At times, they will need resourcing. This could be as simple as a shared library. Or by dipping into a specific course, weekend or block.

And along the way, there are people who have no idea, yet, of what it means to partner with God in God’s world, to live missionally “there.” They’re broken – by debt, by marriage, by mental health. They are scarred – by unforgiveness and sickness and addiction. They need a gathering point, and a wide range of relationships to provide nurture and healing.

In other words …
Sustainable spirituality says “you don’t need to be here”, but some of us will be here, to connect and resources and sustain. Sustainable spirituality will celebrate church as ordinary, singing as everyday and faith as regular.
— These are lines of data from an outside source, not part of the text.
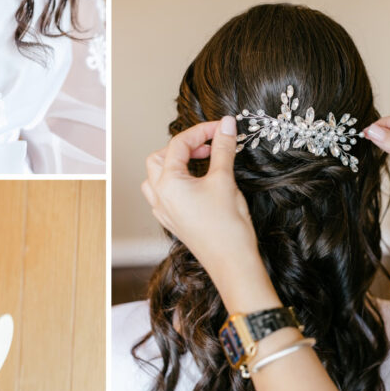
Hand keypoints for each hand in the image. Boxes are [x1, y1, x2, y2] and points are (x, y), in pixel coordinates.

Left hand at [142, 117, 260, 285]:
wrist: (232, 264)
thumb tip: (226, 126)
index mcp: (168, 184)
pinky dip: (176, 182)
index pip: (178, 144)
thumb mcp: (224, 180)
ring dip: (175, 164)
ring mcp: (164, 211)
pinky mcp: (173, 221)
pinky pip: (164, 194)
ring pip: (157, 177)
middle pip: (160, 158)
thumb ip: (222, 149)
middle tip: (208, 145)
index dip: (201, 131)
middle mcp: (160, 197)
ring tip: (200, 161)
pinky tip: (196, 183)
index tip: (221, 127)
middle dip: (183, 146)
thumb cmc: (227, 227)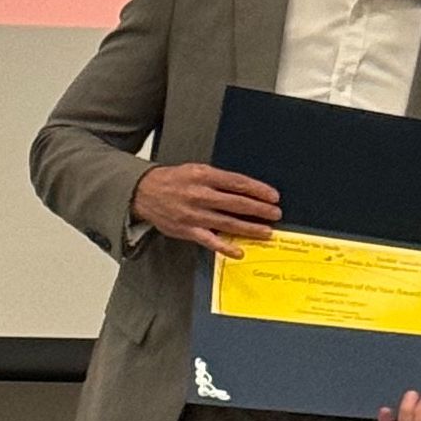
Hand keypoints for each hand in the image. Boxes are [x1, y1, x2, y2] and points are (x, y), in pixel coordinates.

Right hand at [131, 163, 281, 254]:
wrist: (144, 192)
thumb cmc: (173, 180)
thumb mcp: (195, 170)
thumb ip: (218, 179)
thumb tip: (244, 189)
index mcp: (204, 176)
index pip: (237, 183)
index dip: (257, 190)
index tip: (272, 196)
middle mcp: (200, 195)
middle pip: (236, 203)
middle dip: (259, 209)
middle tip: (276, 213)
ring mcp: (194, 214)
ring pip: (227, 222)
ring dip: (249, 228)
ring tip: (266, 231)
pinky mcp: (188, 230)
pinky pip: (210, 240)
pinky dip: (225, 247)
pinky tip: (239, 251)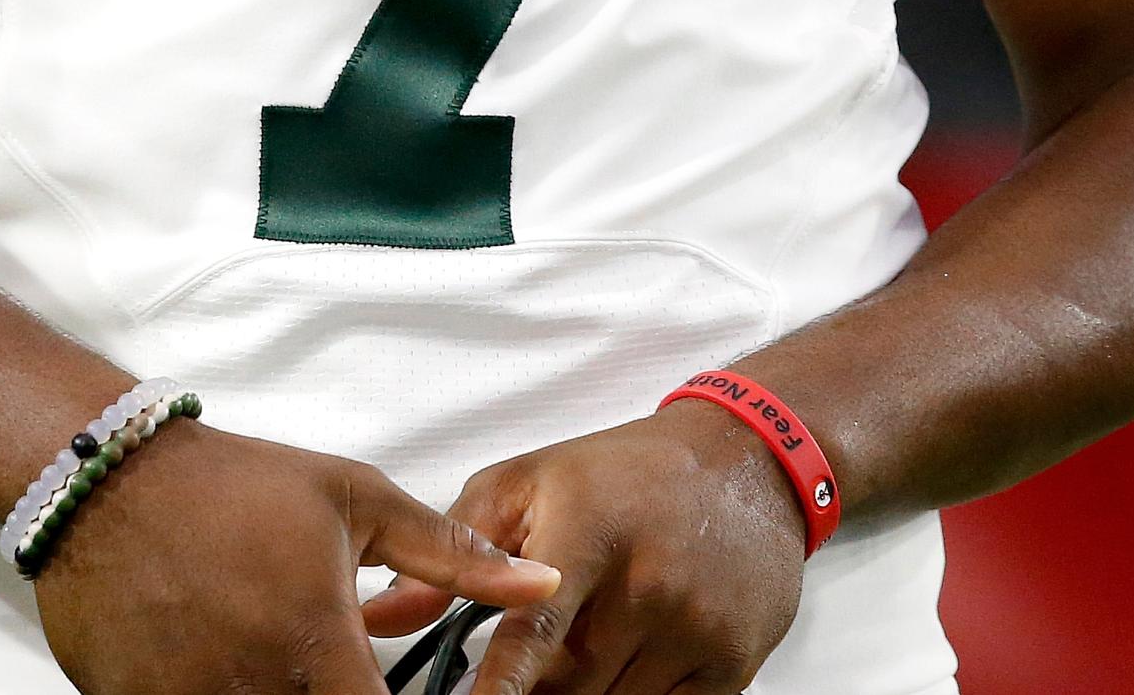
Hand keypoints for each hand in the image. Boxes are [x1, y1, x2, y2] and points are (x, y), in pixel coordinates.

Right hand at [35, 417, 561, 694]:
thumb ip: (452, 554)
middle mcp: (256, 689)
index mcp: (317, 644)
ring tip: (268, 637)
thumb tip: (537, 579)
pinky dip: (225, 690)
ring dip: (283, 692)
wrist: (108, 485)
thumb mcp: (354, 501)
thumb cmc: (231, 486)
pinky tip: (222, 648)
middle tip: (330, 659)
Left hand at [406, 406, 807, 694]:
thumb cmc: (628, 473)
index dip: (498, 687)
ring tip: (577, 654)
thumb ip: (457, 545)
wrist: (748, 462)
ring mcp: (696, 627)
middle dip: (535, 690)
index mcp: (590, 530)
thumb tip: (385, 612)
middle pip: (568, 685)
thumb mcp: (531, 481)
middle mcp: (649, 581)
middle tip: (523, 673)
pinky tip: (621, 669)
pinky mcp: (731, 662)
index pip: (534, 627)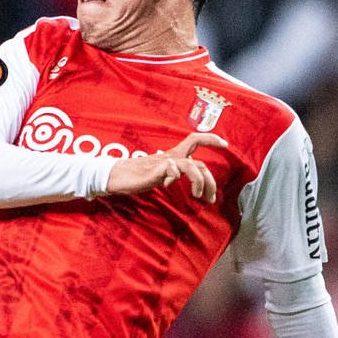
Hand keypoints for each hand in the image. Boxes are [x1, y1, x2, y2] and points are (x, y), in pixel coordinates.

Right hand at [103, 133, 227, 203]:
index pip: (194, 140)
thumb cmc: (133, 176)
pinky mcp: (155, 170)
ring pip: (192, 166)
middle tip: (212, 198)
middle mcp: (171, 157)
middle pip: (200, 162)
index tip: (225, 145)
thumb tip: (177, 175)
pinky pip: (173, 171)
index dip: (211, 139)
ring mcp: (164, 163)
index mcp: (172, 156)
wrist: (113, 176)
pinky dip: (173, 179)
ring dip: (200, 182)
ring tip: (197, 196)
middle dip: (211, 181)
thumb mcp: (157, 174)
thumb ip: (169, 172)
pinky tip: (165, 187)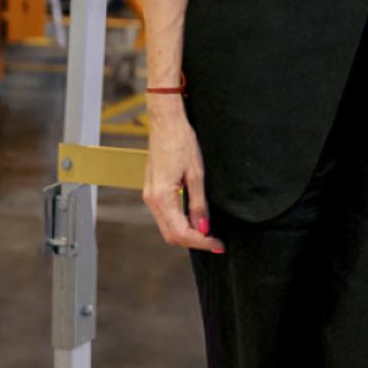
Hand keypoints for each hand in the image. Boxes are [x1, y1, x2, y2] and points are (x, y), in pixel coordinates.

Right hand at [143, 101, 224, 252]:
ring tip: (209, 234)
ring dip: (187, 234)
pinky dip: (180, 223)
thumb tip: (204, 229)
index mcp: (161, 198)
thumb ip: (198, 204)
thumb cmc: (182, 142)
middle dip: (194, 241)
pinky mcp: (153, 191)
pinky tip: (195, 220)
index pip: (181, 232)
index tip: (218, 245)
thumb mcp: (196, 173)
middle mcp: (151, 201)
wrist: (166, 122)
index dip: (201, 242)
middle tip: (216, 243)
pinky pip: (165, 216)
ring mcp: (150, 196)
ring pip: (167, 227)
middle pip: (171, 235)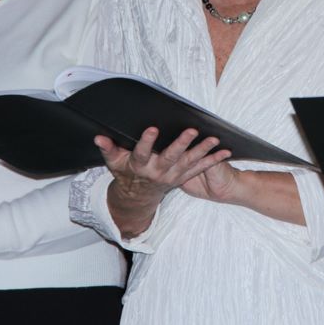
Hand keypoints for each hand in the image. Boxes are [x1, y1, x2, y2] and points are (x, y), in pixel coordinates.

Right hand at [98, 127, 230, 236]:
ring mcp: (173, 176)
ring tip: (214, 139)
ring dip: (202, 151)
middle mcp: (158, 172)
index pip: (142, 153)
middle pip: (170, 157)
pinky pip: (200, 168)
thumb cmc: (126, 173)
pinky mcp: (183, 177)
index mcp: (140, 166)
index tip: (152, 128)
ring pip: (189, 162)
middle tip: (191, 131)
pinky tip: (225, 151)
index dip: (146, 141)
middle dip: (181, 144)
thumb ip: (108, 149)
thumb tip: (98, 137)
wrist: (138, 196)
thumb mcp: (114, 162)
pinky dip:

It knows that these situations are findable, and can be hospitable, and become agents of healing. Sustainable spirituality will work hard at creating constant and multiple pathways by which the “out there” is connected and resourced.

Posted by steve at 08:48 AM

Saturday, January 03, 2009

sustainable spirituality

While in Australia, we enjoyed a trip up the Coorong. It’s a vast mix of saltwater, lagoon and freshwater, a beautiful and peaceful place where the Murray River meets the ocean. It’s also a scar on Australia, as the entire place is basically dying. Irrigation demands upstream combined with human manipulation and drought mean that Australia’s largest river lacks the fresh water strength to flow out to sea. Mile after mile of the mouth is basically salinising. Birds are leaving and fish are dying and dredges are working non-stop to stop the river mouth silting up.

As part of the day long tour, we walked over some sand dunes. Suddenly our guide bent down and started digging. In a few minutes, he offered us fresh water. In the middle of these desolate sand dunes, there was water. A bit further on, he showed us the piles of cockles, and the eating place of the Ngarrindjeri people, who have been the traditional custodians of these sand dunes for over 6,000 years.

I stood there astounded. Put me in that place, amid those barren sand dunes and I would die. Yet other humans have learnt to live within this environment.

I pondered the implications for spirituality. If the church is declining in the West, then could at some point, the way we do church actually be killing the fresh waters of faith? If Australians can live out of sync with their environment and in so doing, begin to kill the Murray, then are there ways that Christians and churches are living that are actually killing faith?

I thought of middle-class families, rushing kids from one learning opportunity to the next, too busy rushing to spend time enjoying.

I thought of churches who live in older buildings, when so much energy simply has to go into window repair and the manse roof, rather than into nourishing faith and vision.

I thought of denominations I have consulted with, and the way that their understandings of full-time ministry warp and shift their vision of what it means to be missional.

I thought of smaller missional communities, often younger people, keen, radical. They don’t need a building nor a full-time minister. Yet without these structures, and in times of flux and change, they can lack wise, older heads to lead and guide. How are such communities networked and resourced?

Sustainable agriculture integrates three main goals: environmental stewardship, farm profitability, and prosperous farming communities. What might be the shape of sustainable spirituality? Here’s a list of starters.

1. It would honour the faith of ancestors, glad that historical resources have proven lifegiving in the past.

2. It would be sensitive to contemporary culture, acknowledging that this is our environment and needs to be read respectfully and lived in sustainably.

3. It would make formation and discipleship of the next generation a priority.

4. It would network widely and broadly, aware that only in collective knowledge can one small part make sense of a wider whole.

What else? Does the analogy work? What might a sustainable spirituality collective look like?

I’m actually wondering about making this a major blog theme over the next while. I’m even wondering about blog rename – sustainable Kiwi, in order to capture some of the nuances of the above, which “alternative” and “emergent” and “missional” seem to have failed to mobilise around.

Updated: some challenging links – Earth abbey; sustainable spirituality wiki.